PROBLEM DESCRIPTION
The records below are to be restated word for word, with their images omitted.

:::

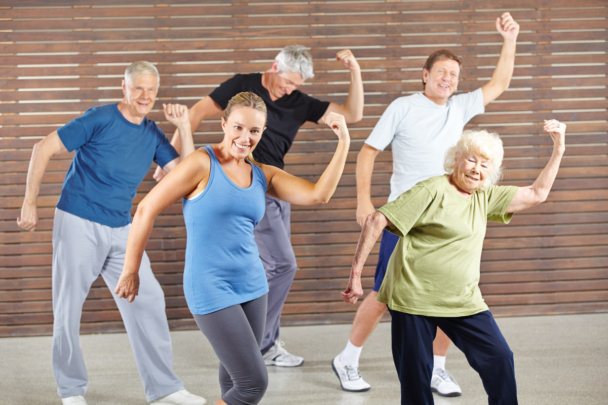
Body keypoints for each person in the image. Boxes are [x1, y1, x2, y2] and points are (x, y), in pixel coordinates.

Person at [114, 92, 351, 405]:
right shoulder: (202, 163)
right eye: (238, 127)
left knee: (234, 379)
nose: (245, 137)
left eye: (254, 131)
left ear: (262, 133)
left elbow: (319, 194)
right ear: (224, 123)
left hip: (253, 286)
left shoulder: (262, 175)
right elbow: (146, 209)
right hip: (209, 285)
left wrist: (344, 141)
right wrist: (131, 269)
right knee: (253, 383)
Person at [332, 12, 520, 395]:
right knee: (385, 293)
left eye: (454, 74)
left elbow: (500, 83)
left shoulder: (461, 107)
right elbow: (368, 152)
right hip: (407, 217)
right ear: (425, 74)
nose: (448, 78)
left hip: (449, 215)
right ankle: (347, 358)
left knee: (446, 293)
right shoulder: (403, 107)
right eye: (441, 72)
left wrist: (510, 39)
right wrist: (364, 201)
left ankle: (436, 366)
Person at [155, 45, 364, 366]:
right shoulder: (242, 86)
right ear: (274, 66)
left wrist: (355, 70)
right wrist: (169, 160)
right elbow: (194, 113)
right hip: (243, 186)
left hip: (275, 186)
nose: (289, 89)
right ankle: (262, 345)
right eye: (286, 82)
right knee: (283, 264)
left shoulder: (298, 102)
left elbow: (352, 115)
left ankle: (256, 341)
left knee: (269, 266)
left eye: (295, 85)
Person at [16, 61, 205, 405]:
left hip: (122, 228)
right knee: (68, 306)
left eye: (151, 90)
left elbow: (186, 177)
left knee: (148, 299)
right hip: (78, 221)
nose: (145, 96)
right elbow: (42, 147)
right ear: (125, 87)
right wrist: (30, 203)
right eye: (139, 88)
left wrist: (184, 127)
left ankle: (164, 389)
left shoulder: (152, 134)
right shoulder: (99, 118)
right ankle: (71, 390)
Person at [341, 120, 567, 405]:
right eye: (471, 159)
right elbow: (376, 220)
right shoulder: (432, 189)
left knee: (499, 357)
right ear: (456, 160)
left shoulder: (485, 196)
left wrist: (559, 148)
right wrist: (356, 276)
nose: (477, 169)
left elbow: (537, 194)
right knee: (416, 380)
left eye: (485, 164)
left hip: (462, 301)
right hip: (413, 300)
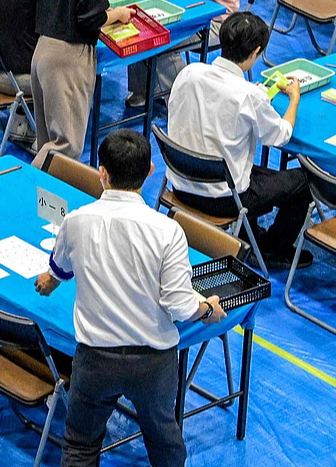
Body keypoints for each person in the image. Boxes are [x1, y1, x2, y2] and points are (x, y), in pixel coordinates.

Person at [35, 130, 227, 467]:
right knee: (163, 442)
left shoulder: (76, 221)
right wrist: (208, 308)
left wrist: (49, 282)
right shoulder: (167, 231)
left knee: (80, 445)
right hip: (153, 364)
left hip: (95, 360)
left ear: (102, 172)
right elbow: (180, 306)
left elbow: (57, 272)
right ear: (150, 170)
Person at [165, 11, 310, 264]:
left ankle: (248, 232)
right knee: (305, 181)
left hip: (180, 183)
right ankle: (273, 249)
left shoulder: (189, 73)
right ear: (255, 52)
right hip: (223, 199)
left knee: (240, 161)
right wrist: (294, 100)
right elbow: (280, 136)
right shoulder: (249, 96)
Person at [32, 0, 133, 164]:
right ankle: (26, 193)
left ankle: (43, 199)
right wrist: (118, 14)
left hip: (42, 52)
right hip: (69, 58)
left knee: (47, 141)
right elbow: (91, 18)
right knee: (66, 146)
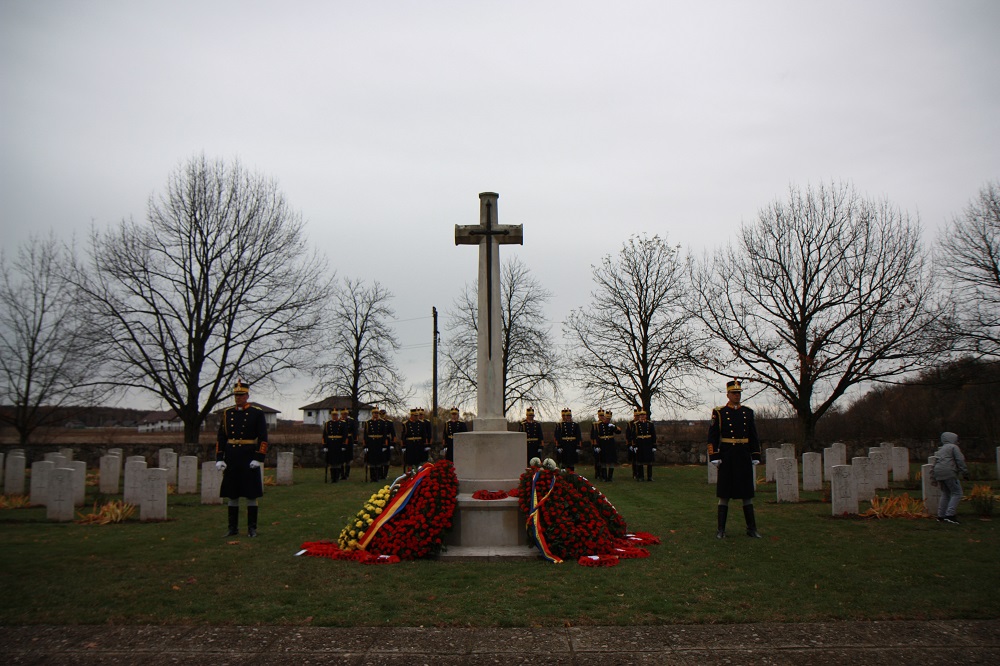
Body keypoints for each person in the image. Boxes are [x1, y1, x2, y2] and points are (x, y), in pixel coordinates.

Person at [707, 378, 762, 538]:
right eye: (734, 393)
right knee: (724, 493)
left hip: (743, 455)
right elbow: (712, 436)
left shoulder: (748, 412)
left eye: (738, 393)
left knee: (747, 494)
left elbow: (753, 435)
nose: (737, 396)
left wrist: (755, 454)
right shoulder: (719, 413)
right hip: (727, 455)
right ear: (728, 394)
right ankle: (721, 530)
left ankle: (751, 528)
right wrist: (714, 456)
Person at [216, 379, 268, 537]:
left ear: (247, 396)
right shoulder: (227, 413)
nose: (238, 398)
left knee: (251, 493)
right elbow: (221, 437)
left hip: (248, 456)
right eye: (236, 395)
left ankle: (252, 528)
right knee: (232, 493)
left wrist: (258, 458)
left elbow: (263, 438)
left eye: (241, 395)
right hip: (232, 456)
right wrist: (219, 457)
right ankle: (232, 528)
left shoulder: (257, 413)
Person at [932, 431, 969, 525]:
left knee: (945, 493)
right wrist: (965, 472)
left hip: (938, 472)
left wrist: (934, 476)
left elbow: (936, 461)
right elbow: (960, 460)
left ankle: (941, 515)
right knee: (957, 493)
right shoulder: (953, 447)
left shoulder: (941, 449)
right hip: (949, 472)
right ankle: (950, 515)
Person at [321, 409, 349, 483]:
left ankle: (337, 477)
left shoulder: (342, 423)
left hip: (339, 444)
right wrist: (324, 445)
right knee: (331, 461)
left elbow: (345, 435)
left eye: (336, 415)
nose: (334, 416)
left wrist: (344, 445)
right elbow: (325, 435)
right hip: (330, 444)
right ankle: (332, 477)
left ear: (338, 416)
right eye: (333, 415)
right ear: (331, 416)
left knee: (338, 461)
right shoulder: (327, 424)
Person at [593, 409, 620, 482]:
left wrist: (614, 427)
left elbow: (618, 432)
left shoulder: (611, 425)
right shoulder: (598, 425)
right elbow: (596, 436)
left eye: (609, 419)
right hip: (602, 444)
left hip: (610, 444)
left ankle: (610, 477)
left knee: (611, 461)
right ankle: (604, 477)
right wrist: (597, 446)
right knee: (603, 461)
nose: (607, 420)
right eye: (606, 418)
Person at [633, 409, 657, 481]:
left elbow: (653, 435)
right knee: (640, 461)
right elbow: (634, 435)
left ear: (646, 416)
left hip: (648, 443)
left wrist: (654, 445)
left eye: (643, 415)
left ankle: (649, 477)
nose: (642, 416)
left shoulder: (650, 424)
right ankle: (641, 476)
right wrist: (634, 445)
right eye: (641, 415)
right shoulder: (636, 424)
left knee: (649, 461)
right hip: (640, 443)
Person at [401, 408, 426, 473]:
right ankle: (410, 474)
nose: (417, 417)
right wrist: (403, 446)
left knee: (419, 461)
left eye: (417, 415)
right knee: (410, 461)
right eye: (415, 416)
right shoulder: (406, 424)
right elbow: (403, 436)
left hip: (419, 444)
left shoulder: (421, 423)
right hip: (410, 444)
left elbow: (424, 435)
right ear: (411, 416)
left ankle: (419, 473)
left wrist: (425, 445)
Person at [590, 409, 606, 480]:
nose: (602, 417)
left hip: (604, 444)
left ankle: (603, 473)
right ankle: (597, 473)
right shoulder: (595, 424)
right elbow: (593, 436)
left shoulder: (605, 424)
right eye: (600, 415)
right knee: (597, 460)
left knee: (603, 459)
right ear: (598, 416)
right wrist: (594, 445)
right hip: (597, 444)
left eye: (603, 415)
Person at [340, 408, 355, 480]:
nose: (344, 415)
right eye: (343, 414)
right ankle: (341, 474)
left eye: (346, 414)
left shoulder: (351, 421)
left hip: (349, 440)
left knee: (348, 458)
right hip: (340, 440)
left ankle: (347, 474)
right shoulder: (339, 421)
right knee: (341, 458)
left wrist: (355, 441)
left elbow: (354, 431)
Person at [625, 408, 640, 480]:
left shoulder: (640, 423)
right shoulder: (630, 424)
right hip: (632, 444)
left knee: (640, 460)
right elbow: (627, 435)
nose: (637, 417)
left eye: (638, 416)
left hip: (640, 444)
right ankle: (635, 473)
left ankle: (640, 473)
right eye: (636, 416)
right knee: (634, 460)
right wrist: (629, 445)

:::

SOLUTION FOR THIS TASK
Body keypoints for each person in the image. Boxes are [x1, y1, x2, y2] and points are (x, y), in pixel coordinates.

Person at [114, 92, 351, 405]:
right shoulder: (202, 163)
right eye: (238, 127)
left knee: (234, 379)
nose: (245, 137)
left eye: (254, 131)
left ear: (262, 133)
left elbow: (319, 194)
right ear: (224, 123)
left hip: (253, 286)
left shoulder: (262, 175)
right elbow: (146, 209)
right hip: (209, 285)
left wrist: (344, 141)
right wrist: (131, 269)
right knee: (253, 383)
Person at [332, 12, 520, 395]:
right knee: (385, 293)
left eye: (454, 74)
left elbow: (500, 83)
left shoulder: (461, 107)
right elbow: (368, 152)
right hip: (407, 217)
right ear: (425, 74)
nose: (448, 78)
left hip: (449, 215)
right ankle: (347, 358)
left knee: (446, 293)
right shoulder: (403, 107)
right eye: (441, 72)
left wrist: (510, 39)
right wrist: (364, 201)
left ankle: (436, 366)
Person at [155, 45, 364, 366]:
right shoulder: (242, 86)
right ear: (274, 66)
left wrist: (355, 70)
right wrist: (169, 160)
right elbow: (194, 113)
right hip: (243, 186)
left hip: (275, 186)
nose: (289, 89)
right ankle: (262, 345)
right eye: (286, 82)
right knee: (283, 264)
left shoulder: (298, 102)
left elbow: (352, 115)
left ankle: (256, 341)
left knee: (269, 266)
left eye: (295, 85)
Person at [16, 61, 205, 405]:
left hip: (122, 228)
right knee: (68, 306)
left eye: (151, 90)
left elbow: (186, 177)
left knee: (148, 299)
right hip: (78, 221)
nose: (145, 96)
right elbow: (42, 147)
right ear: (125, 87)
right wrist: (30, 203)
right eye: (139, 88)
left wrist: (184, 127)
left ankle: (164, 389)
left shoulder: (152, 134)
right shoulder: (99, 118)
right ankle: (71, 390)
Person at [341, 120, 567, 405]:
right eye: (471, 159)
right elbow: (376, 220)
right shoulder: (432, 189)
left knee: (499, 357)
right ear: (456, 160)
left shoulder: (485, 196)
left wrist: (559, 148)
right wrist: (356, 276)
nose: (477, 169)
left elbow: (537, 194)
right knee: (416, 380)
left eye: (485, 164)
left hip: (462, 301)
right hip: (413, 300)
Body keypoints for each person in the image. Boxes are [x1, y1, x2, y2] and points are (x, y), in pixel coordinates.

Person at [35, 130, 227, 467]:
right knee: (163, 442)
left shoulder: (76, 221)
right wrist: (208, 308)
left wrist: (49, 282)
right shoulder: (167, 231)
left knee: (80, 445)
right hip: (153, 364)
left hip: (95, 360)
left ear: (102, 172)
right elbow: (180, 306)
left elbow: (57, 272)
right ear: (150, 170)
Person at [165, 11, 310, 264]:
left ankle: (248, 232)
right knee: (305, 181)
left hip: (180, 183)
right ankle: (273, 249)
left shoulder: (189, 73)
right ear: (255, 52)
right hip: (223, 199)
left knee: (240, 161)
right wrist: (294, 100)
right elbow: (280, 136)
right shoulder: (249, 96)
Person at [32, 0, 133, 164]:
right ankle: (26, 193)
left ankle: (43, 199)
right wrist: (118, 14)
left hip: (42, 52)
right hip: (69, 58)
left knee: (47, 141)
right elbow: (91, 18)
right knee: (66, 146)
Body keypoints for each person in the image. Boxes are [x1, y1, x2, y2] and points are (x, y), in pixel coordinates.

Person at [707, 378, 762, 538]:
right eye: (734, 393)
right knee: (724, 493)
left hip: (743, 455)
right elbow: (712, 436)
left shoulder: (748, 412)
left eye: (738, 393)
left knee: (747, 494)
left elbow: (753, 435)
nose: (737, 396)
left wrist: (755, 454)
right shoulder: (719, 413)
right hip: (727, 455)
right ear: (728, 394)
right ankle: (721, 530)
left ankle: (751, 528)
right wrist: (714, 456)
Person at [216, 379, 268, 537]:
left ear: (247, 396)
right shoulder: (227, 413)
nose: (238, 398)
left knee: (251, 493)
right elbow: (221, 437)
left hip: (248, 456)
right eye: (236, 395)
left ankle: (252, 528)
right knee: (232, 493)
left wrist: (258, 458)
left elbow: (263, 438)
left eye: (241, 395)
right hip: (232, 456)
right wrist: (219, 457)
right ankle: (232, 528)
left shoulder: (257, 413)
Person at [932, 431, 969, 525]:
left knee: (945, 493)
right wrist: (965, 472)
left hip: (938, 472)
left wrist: (934, 476)
left elbow: (936, 461)
right elbow: (960, 460)
left ankle: (941, 515)
right knee: (957, 493)
right shoulder: (953, 447)
left shoulder: (941, 449)
right hip: (949, 472)
right ankle: (950, 515)
Person at [321, 409, 349, 483]:
left ankle: (337, 477)
left shoulder: (342, 423)
left hip: (339, 444)
right wrist: (324, 445)
right knee: (331, 461)
left elbow: (345, 435)
left eye: (336, 415)
nose: (334, 416)
left wrist: (344, 445)
right elbow: (325, 435)
right hip: (330, 444)
right ankle: (332, 477)
left ear: (338, 416)
right eye: (333, 415)
right ear: (331, 416)
left knee: (338, 461)
right shoulder: (327, 424)
Person at [593, 409, 620, 482]:
left wrist: (614, 427)
left elbow: (618, 432)
left shoulder: (611, 425)
right shoulder: (598, 425)
right elbow: (596, 436)
left eye: (609, 419)
right hip: (602, 444)
left hip: (610, 444)
left ankle: (610, 477)
left knee: (611, 461)
right ankle: (604, 477)
right wrist: (597, 446)
right knee: (603, 461)
nose: (607, 420)
right eye: (606, 418)
Person at [633, 409, 657, 481]:
left elbow: (653, 435)
right knee: (640, 461)
right elbow: (634, 435)
left ear: (646, 416)
left hip: (648, 443)
left wrist: (654, 445)
left eye: (643, 415)
left ankle: (649, 477)
nose: (642, 416)
left shoulder: (650, 424)
right ankle: (641, 476)
right wrist: (634, 445)
right eye: (641, 415)
right shoulder: (636, 424)
left knee: (649, 461)
right hip: (640, 443)
Person at [401, 408, 426, 473]:
right ankle: (410, 474)
nose: (417, 417)
right wrist: (403, 446)
left knee: (419, 461)
left eye: (417, 415)
right knee: (410, 461)
right eye: (415, 416)
right shoulder: (406, 424)
right elbow: (403, 436)
left hip: (419, 444)
left shoulder: (421, 423)
right hip: (410, 444)
left elbow: (424, 435)
right ear: (411, 416)
left ankle: (419, 473)
left wrist: (425, 445)
Person at [590, 409, 606, 480]:
nose: (602, 417)
left hip: (604, 444)
left ankle: (603, 473)
right ankle: (597, 473)
right shoulder: (595, 424)
right elbow: (593, 436)
left shoulder: (605, 424)
right eye: (600, 415)
right knee: (597, 460)
left knee: (603, 459)
right ear: (598, 416)
right wrist: (594, 445)
right hip: (597, 444)
left eye: (603, 415)
Person at [340, 408, 355, 480]:
nose: (344, 415)
right eye: (343, 414)
right ankle: (341, 474)
left eye: (346, 414)
left shoulder: (351, 421)
left hip: (349, 440)
left knee: (348, 458)
right hip: (340, 440)
left ankle: (347, 474)
right shoulder: (339, 421)
right knee: (341, 458)
left wrist: (355, 441)
left elbow: (354, 431)
Person at [625, 408, 640, 480]:
left shoulder: (640, 423)
right shoulder: (630, 424)
right hip: (632, 444)
left knee: (640, 460)
right elbow: (627, 435)
nose: (637, 417)
left eye: (638, 416)
left hip: (640, 444)
right ankle: (635, 473)
left ankle: (640, 473)
right eye: (636, 416)
right knee: (634, 460)
right wrist: (629, 445)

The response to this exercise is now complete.